News Update Tax
22 September 2022
On 15 July 2022, the Advocate General published opinions on six cases. The relevant question in these cases was whether tax interest accrues for the period that the taxpayer was actually not in payment default. Below we will discuss the opinion in which the Advocate General takes the position that no interest can accrue in the period the taxpayer is not in payment default.In that case, the taxpayer paid a preliminary 2016 CIT assessment for a taxable amount of EUR 12,833,998. The taxpayer subsequently filed the 2016 CIT return in 2018, resulting in a lower taxable amount (EUR 11,455,622) than the preliminary assessment. The taxpayer received a refund of CIT based on the tax return, without compensation of tax interest. Later on, in that year, the taxpayer filed a revised 2016 CIT return for a higher taxable amount of EUR 11,513,537. The latter resulted in a payable of EUR 14,478. In addition, tax interest accrued for an amount of EUR 1,553. The interest was accrued based on the period 1 July 2017 up to and including 3 November 2018. This period therefore included the period that tax on the preliminary assessment had already been paid to the tax authorities.

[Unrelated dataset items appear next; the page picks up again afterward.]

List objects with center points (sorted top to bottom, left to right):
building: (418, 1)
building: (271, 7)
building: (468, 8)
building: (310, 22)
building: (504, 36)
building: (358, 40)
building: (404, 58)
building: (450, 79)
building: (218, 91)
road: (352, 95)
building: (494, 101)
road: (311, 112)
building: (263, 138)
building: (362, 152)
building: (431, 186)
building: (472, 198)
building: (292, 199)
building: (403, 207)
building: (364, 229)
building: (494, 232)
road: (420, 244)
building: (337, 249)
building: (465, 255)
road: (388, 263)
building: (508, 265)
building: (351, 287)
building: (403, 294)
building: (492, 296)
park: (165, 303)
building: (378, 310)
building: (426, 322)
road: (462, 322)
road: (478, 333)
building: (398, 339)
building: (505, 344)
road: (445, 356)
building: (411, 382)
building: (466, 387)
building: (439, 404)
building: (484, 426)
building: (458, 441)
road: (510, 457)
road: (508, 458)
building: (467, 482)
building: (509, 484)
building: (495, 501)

Based on current law, tax interest accrues as from 1 July following the relevant tax year, i.e., as from 1 July 2017 for the 2016 CIT return, until the day before the date on which the CIT assessment becomes payable. So, in the case at hand the final payment date of the assessment: 3 November 2018. If the full amount of the tax due in the CIT assessment has been paid in time on the preliminary assessment, no tax interest is due. These provisions resulted in tax interest also being calculated for the period that the tax had actually been paid to the tax authorities, although part of the tax was refunded in 2018. There was no cash disadvantage for the tax authorities in that period.
The Advocate General took the position that a teleological interpretation of the law suggests that the law provides room to conclude that tax interest should not accrue for the period that tax had already been paid. Secondly, the Advocate General is of the opinion that imposing tax interest for the period in which tax has already been paid would constitute a breach of the principle of proportionality (evenredigheidsbeginsel). Furthermore, the Advocate General takes the view that, based on the 'beneficial tax policy' (begunstigend beleid), tax interest should not accrue in the period that the tax is actually in the hands of the tax authorities. Consequently, the Advocate General recommends that the Dutch Supreme Court holds the taxpayer's appeal in cassation well-founded and refers the case to the Court of Appeal to determine the excessive tax interest charged. We look forward to the Supreme Court's decision.